There is one promising technology that could improve on these rates, but it cannot be used in existing gas power stations. New gas power stations using the Allam-Fetvedt process aim to capture up to 97.5 per cent of the CO2. Even here a note of caution is needed. Since the thermal efficiency of a plant declines with increasing carbon capture rates, it may not prove economic to have capture rates of above 90 per cent. A 50MW Allam-Fetvedt pilot plant was linked to the local grid in 2018 and a large-scale plant (300MW) using the process is due to start construction in 2024.
However, we should still be careful about accepting claims of such a high capture rate. A recent study found that theoretical capture rates in the range 95 to 99 per cent are based on steady state operation but that when gas power stations have frequent start up and shut down (SUSD) cycles, rates above 90 per cent will be challenging. As the penetration of intermittent renewables increases, such cycles are expected to increase. If the CO2 emissions increase considerably during SUSD, this will make the target of carbon-free electricity by 2035 unachievable. It remains to be seen whether this technology can live up to the general hype surrounding CCS. There have been no recent updates about Keadby 3, a proposed Allam-Fetvedt power station to be built on Humberside, and the company has not responded to requests for information.

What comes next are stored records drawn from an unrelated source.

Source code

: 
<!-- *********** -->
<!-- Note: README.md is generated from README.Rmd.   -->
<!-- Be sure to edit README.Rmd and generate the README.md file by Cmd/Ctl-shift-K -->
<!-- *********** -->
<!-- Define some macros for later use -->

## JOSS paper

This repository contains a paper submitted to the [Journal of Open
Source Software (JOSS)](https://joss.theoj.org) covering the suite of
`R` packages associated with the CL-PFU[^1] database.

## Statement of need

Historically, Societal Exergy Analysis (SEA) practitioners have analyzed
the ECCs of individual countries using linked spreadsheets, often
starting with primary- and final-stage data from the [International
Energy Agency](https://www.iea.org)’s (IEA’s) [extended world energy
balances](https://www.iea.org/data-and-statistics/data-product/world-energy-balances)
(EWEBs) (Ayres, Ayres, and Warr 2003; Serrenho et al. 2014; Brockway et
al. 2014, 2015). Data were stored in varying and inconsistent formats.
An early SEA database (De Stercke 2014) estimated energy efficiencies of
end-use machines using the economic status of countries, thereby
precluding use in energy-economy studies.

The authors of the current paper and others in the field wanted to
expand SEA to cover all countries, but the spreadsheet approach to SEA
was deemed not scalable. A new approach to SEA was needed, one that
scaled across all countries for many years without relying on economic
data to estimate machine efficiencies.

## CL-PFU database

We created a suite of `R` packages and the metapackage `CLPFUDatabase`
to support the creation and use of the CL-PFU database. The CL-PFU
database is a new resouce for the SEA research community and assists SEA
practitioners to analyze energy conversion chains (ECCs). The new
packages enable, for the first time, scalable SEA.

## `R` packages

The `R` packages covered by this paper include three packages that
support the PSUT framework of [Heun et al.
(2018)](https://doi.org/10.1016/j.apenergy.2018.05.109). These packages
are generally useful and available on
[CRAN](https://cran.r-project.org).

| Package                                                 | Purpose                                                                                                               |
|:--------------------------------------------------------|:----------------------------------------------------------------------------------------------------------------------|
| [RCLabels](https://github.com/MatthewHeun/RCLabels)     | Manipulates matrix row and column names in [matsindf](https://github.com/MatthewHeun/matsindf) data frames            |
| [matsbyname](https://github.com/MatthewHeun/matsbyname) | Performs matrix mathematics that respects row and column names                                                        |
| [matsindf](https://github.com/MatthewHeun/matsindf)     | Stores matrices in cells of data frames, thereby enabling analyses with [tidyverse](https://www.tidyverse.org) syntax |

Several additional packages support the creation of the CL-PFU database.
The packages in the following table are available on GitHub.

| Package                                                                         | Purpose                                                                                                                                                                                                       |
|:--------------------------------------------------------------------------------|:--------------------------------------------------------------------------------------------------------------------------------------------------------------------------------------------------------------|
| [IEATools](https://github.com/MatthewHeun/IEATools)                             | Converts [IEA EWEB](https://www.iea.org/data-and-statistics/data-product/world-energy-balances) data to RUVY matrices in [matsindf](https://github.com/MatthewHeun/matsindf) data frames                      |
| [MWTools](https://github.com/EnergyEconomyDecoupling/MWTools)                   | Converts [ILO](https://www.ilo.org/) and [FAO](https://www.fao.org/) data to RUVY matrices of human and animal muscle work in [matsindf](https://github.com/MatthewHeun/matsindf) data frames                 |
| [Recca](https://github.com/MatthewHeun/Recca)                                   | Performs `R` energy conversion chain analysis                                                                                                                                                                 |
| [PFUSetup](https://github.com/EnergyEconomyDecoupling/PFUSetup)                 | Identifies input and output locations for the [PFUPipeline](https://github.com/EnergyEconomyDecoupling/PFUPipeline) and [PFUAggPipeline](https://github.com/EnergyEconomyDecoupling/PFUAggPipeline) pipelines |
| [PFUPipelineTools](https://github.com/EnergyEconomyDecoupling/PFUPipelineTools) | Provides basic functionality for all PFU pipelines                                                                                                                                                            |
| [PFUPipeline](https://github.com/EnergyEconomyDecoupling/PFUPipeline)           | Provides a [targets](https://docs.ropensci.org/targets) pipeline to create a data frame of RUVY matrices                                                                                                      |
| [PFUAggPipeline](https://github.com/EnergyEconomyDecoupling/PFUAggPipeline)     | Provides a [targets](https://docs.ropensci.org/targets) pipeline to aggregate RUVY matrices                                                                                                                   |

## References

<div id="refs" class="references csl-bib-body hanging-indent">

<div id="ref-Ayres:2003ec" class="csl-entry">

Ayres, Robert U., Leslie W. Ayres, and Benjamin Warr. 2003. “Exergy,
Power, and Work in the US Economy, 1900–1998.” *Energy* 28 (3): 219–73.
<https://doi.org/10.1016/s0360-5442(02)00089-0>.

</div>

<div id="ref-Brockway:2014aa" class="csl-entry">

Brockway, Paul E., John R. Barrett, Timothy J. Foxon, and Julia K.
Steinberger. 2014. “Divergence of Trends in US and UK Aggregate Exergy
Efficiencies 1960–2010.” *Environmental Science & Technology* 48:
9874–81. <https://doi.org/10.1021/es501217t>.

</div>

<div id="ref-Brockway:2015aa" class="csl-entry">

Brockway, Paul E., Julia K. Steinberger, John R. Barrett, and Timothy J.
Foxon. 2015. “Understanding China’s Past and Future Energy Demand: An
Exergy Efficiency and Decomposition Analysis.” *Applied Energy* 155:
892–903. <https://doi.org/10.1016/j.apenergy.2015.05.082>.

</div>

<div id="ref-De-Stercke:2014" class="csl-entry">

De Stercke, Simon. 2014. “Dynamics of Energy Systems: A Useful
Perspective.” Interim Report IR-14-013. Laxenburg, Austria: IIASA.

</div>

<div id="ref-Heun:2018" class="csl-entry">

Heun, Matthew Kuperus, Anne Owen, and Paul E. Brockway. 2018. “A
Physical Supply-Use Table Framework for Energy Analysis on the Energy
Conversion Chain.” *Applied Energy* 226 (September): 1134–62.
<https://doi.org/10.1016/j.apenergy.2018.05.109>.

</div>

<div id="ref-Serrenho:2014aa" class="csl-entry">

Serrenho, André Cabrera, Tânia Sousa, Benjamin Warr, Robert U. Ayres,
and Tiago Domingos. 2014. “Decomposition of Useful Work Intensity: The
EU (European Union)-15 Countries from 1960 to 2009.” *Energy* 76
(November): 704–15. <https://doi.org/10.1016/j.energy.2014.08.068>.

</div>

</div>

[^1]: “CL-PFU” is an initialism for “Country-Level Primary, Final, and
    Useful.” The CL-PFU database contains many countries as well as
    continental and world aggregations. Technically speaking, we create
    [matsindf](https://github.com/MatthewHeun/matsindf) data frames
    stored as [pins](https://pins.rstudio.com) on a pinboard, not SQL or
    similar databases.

As with all the proposed green technologies, there are the costs to the consumer to be considered. According to another recent report, electricity from CCS gas power stations is likely to be at least one and a half to two times above current alternatives. No up-to-date information is available about the costs of CCS for the Drax wood-burning power plants. The Drax CEO was quoted in 2022 as saying that electricity from Drax with CCS would cost £150/MWh.
While wind and solar are carbon-free (if the lifecycle of the technologies is discounted) they still need back-up for the many hours in a year when these sources fail to meet 20 per cent of demand (over 3,200 hours in every year). The best method of back-up will be the next generation of small modular reactors such as those produced by Terrestrial Energy, X-Energy and Arc Cleantech. These SMRs have the ability to ramp up and down to meet demand. However, until they are rolled out in large numbers back-up will primarily have to come from natural gas power stations as batteries are prohibitively expensive.
It is true that widespread rollout of CCS in all power stations would theoretically enable the Government to reduce emissions in the power sector without compromising current output and consistency of energy demand. A 90 per cent capture rate of CO2 might be achievable for new-build power stations which use the Allam-Fetvedt process. However, there is no evidence that this capture rate will be possible for retrofitted gas power stations and retrofitting CCS to existing gas power stations could add at least 50 per cent to costs.
In conclusion, governments are always keen to talk up technological fixes that will solve seemingly intractable problems and make their job easier. However, CCS is an unproven technology in terms of a substantial reduction of carbon emissions and it is likely to be hugely expensive in the electricity generating sector. Like the many virtue-signalling green policies and technologies that have preceded it, the costs and benefits of CCS don’t currently add up as a worthwhile endeavour.